— Надеюсь, что да, милый. Я хочу только одного: чтобы ты был счастлив. — Она заглянула в его чемодан. — Ты наденешь синий сюртук?
— Как я могу быть счастлив, если отец…
— Ты не должен на него сердиться, дорогой.
— Я и не сержусь. Но если бы только он… — Итале снова запнулся, потом набрался смелости и договорил: — Если бы он хотя бы попытался понять, что я хочу поступить по справедливости!
Элеонора молчала. Когда же наконец заговорила, то голос ее звучал по-прежнему мягко:
— И все-таки ты не должен на него сердиться, Итале.
— Поверь, я стараюсь изо всех сил! — воскликнул он так страстно и серьезно, что мать улыбнулась. — Но ведь он не желает даже как следует объясниться со мной…

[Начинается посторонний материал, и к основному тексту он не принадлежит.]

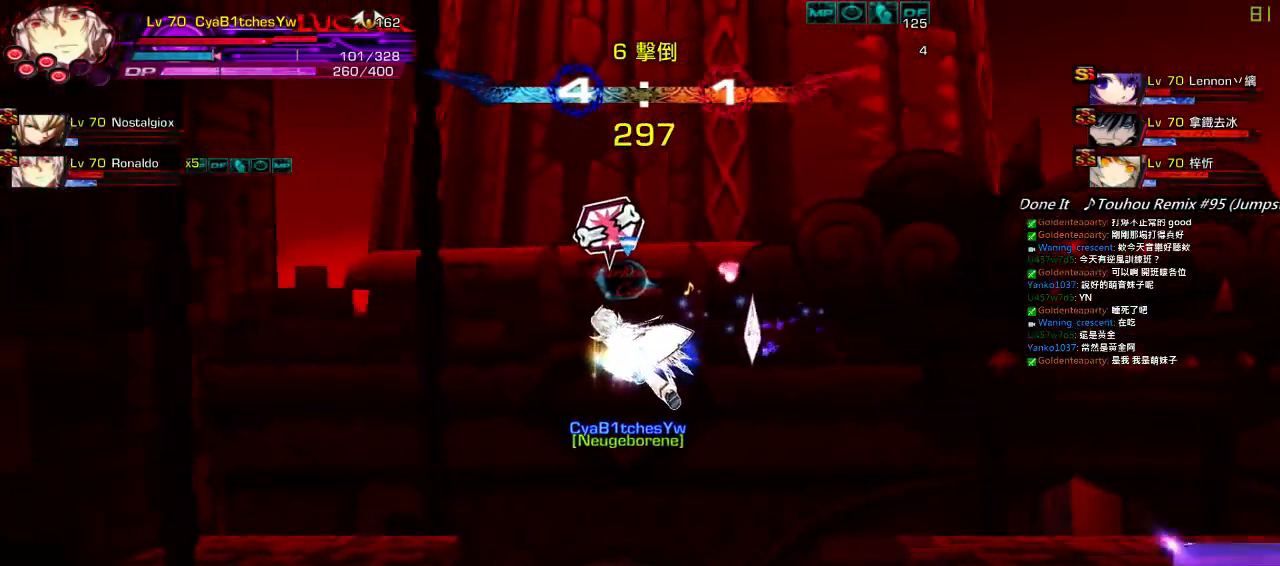
{"keys": ["left"], "events": [[33, "right", "up"], [267, "left", "down"]]}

— Не уверена, что словами вообще можно что-либо объяснить, — промолвила Элеонора. — Вряд ли. — Она видела, что сын ей верит. Да, конечно, все так. И она тоже когда-то верила, что люди могут быть абсолютно честны по отношению друг к другу, и отнюдь не считала, что стала лучше или умнее, эту веру утратив. Вот сейчас, например, если она хочет быть абсолютно честной, то должна умолять сына остаться дома, не покидать ее, ведь если он уедет, то никогда уже домой не вернется!.. Однако она лишь повторила: — Ты наденешь синий сюртук? Утром в дилижансе может быть очень прохладно.
Итале с несчастным видом кивнул.
— Я хочу приготовить тебе кое-что в дорогу; Эва отложила отличный кусок ростбифа, — продолжала Элеонора. И тут же почувствовала при этих словах неколебимую реальность его отъезда — кусок холодного ростбифа, стук колес почтового дилижанса, пыль на дороге, по которой Итале увозят из дома, тишина столовой, где все они, Гвиде, Лаура и она сама, будут уже завтра сидеть без него, — и поспешила уйти, чтобы в одиночестве как-то справиться с невыносимой тоской.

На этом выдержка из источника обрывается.